Maulana Wahiduddin Khan | Creation Plan of God | Al-Risala April 1988
It is a commonly-held belief that poverty breeds crime, and that once we banish poverty, crime will automatically disappear. But this theory is belied by the constantly rising crime rate in the affluent world of the west. The U.S. Justice Department conducted a survey on crime during 1983 which produced frightening statistics: one in three families were victims of a crime, and a U.S. citizen was murdered every half hour. This was despite the economic upswing which America had experienced during that period.
We must face the fact, however unpalatable, that crime is not the result of poverty. It is the result of man’s feeling that he is free to do as he pleases in this world. This is a feeling which is growing, and will continue to grow, the further away we move from God. It permeates all walks of life, vitiating the conduct not only of the deprived and under-educated but of the highly educated and the socially prominent. A case in point is the High Court Judge in Japan, a Mr. Tsuyosni Matsunaga, who, in August 1984, was caught shoplifting two books worth 15 dollars. He could easily have paid for the books, but, as he later told Supreme Court officials, he had acted “on impulse.” He was duly punished and had to resign, but how many crimes go undetected, and how many criminals go unpunished? Certainly, there are many such instances, for neither the police nor the judiciary are fully equipped to deal with the growing volume and complexity of crime in modern times. No matter how just a legal system may be, and no matter how sophisticated the methods of criminal detection, there will always be individuals who think that crime pays, and that honesty does not. And there will always be individuals who indulge in crime for the sheer excitement of it.

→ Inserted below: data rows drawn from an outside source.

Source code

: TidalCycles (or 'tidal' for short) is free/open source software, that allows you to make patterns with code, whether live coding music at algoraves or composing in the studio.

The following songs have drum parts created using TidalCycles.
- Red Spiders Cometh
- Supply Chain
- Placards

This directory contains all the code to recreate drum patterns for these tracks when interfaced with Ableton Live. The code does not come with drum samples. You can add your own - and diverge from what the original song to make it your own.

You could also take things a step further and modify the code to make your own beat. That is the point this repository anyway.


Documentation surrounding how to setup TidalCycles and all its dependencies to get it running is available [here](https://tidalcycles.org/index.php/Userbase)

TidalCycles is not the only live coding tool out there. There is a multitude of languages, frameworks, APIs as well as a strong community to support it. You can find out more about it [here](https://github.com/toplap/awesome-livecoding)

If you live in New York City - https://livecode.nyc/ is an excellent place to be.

How can such perverted thinking be made sane and decent again? How can crime–whatever its causes–be finally eradicated? We have seen the inadequacy of law enforcement systems in the most advanced countries in the world and, if we are not to turn to them, where are we to turn? It is only if we re-enter the fold of religion and make ourselves accountable to our Maker, that justice will become a self-enforcing and self-perpetuating principle in our lives. It is only if we concentrate on the fact that we shall have to account for our misdeeds in this world in the divine court of the Hereafter, and that we shall have to suffer the everlasting agonies of God’s retribution in the after-life, that we shall set our feet upon the right path. If man resorts to crime, it is not because he is deprived of material wealth, but because he has deliberately shunned the spiritual wealth which lies in God’s power to give him.